# Text provided

Lecture 4

Lecture 4 - More Multithreading

Agenda

Announcements
Some Homework/Lab 2 Information
More Critical Sections
More pthreads
Approaches to Data Parallel Computation
- Bag of tasks
- Explicit Domain Decomposition
- Divide and Conquer

Announcements

Please avoid logging into the nodes of the Sun Cluster (rivera, wetteland, etc) as much as possible. These nodes are intended for use only by PBS batch jobs, and other processes may interfere with timing results.

Some Homework/Lab 2 Information

My version of the program runs for about 4 seconds using one thread on a cluster node.

I recommend -xO3 for timing runs. Use -g instead if you're debugging. We have two command-line debuggers installed: dbx and gdb, and one graphical debugger: ddd.

Use "top" to see how many threads your program is creating. It will be listed under the "THR" column.

More Critical Sections

We rushed through a lot of things last time to get you the background to get started on Homework/Lab 2. We'll revisit some of that today.

Recall that concurrent access to a shared variable caused trouble in the "pthread danger" example.

When we ran it on bullpen, a single-processor system, the problem didn't show itself - we still got the correct sum when we ran it. However, there is no guarantee that this would be the case. The operating system could switch threads in the middle of the load-increment-store, resulting in a race condition and an incorrect result. Try the program on bullpen with dozens of threads and you might start to run into problems.

The "pthread nodanger" example used a mutex to ensure mutual exclusion, that only one thread at a time could be updating the counter.

A few things to consider about this:

Why isn't the access to the mutex a problem? Isn't it just a shared variable itself? - Yes, it's a shared variable, but access to it is only through the pthread API. Techniques that are discussed in detail in CS 432 (and that we will discuss more here) are used to ensure that access to the mutex itself does not cause a race condition.
Doesn't that lock/unlock have a significant cost? - Let's see. We can time the programs from last class:
pthread_danger_timed.tgz Also available in /home/faculty/terescoj/shared/cs338/lect04.
pthread_nodanger_timed.tgz Also available in /home/faculty/terescoj/shared/cs338/lect04.
So yes, there's a significant cost, at least if we're going to lock and unlock that much. Maybe we shouldn't do so much locking and unlocking. In this case, we're pretty much just going to lock again as soon as we can jump back around through the for-loop again. Here's an alternative:
pthread_nodanger_coarse.tgz Also available in /home/faculty/terescoj/shared/cs338/lect04.
In this case, the coarse-grained locking (one thread gets and holds the lock for a long time) improves the performance significantly. But at what cost? We've completely serialized the computation! Only one thread can actually be doing something at a time, so we can't take advantage of multiple processors. If the "computation" was something more significant, we would need to be more careful about the granularity of the locking.

We will revisit these issues when we get back to the matrix-matrix multiplication example.

More pthreads

Last time, we talked about some settings to specify in hopes of getting the best performance out of your pthreads on Solaris. It is worth looking in more detail at what it means to set the concurrency level or to set the scope of a thread to process or system.

Solaris implements a complex threading mechanism. We have thought of threads being multiple paths through our single process. Ideally, if we have multiple threads ready to run and multiple processors available, the threads would be assigned to those processors to run concurrently. But in Solaris, an extra entity, a lightweight process (LWP) falls between the user threads and the CPU scheduler. It is a LWP that gets scheduled on the CPU.

# Excerpted records

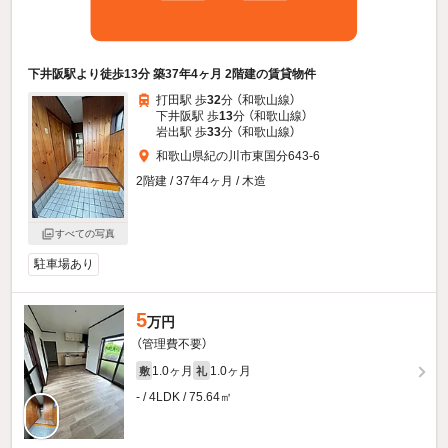
下井阪駅より徒歩13分 築37年4ヶ月 2階建の賃貸物件
打田駅 歩
32
分 （和歌山線）
下井阪駅 歩
13
分 （和歌山線）
岩出駅 歩
33
分 （和歌山線）
和歌山県紀の川市東国分643-6
2階建 / 37年4ヶ月 / 木造
すべての写真
駐車場あり
5
万円
（管理費不要）
1.0ヶ月
1.0ヶ月
敷
礼
- / 4LDK / 75.64㎡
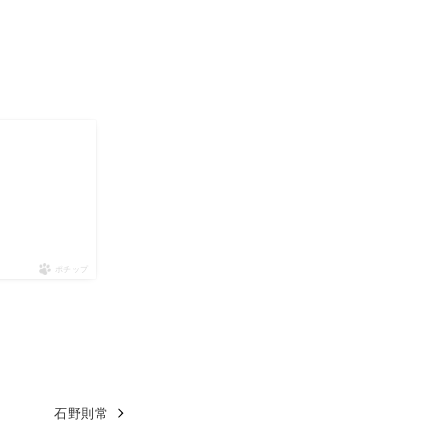
ポチップ
石野則常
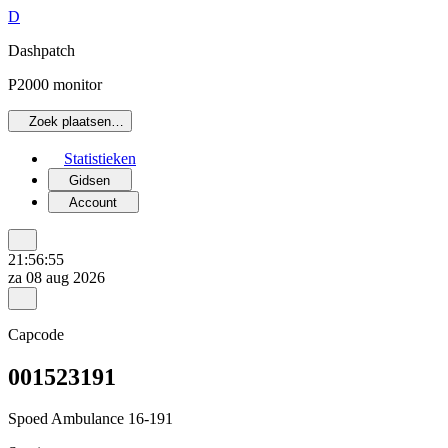
D
Dashpatch
P2000 monitor
Zoek plaatsen…
Statistieken
Gidsen
Account
21:56:55
za 08 aug 2026
Capcode
001523191
Spoed Ambulance 16-191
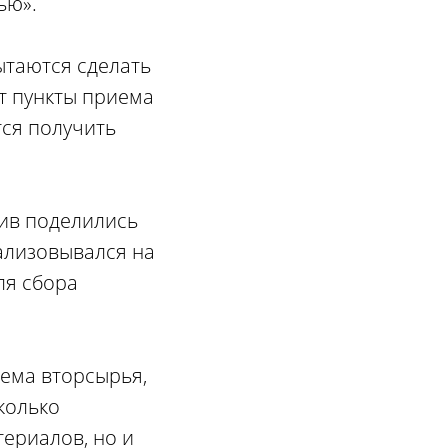
ью».
ытаются сделать
т пункты приема
тся получить
тив поделились
ализовывался на
ля сбора
иема вторсырья,
колько
териалов, но и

# Aim of the task
Which debuggers does the multithreading lecture say are installed?

# Response
dbx, gdb, and ddd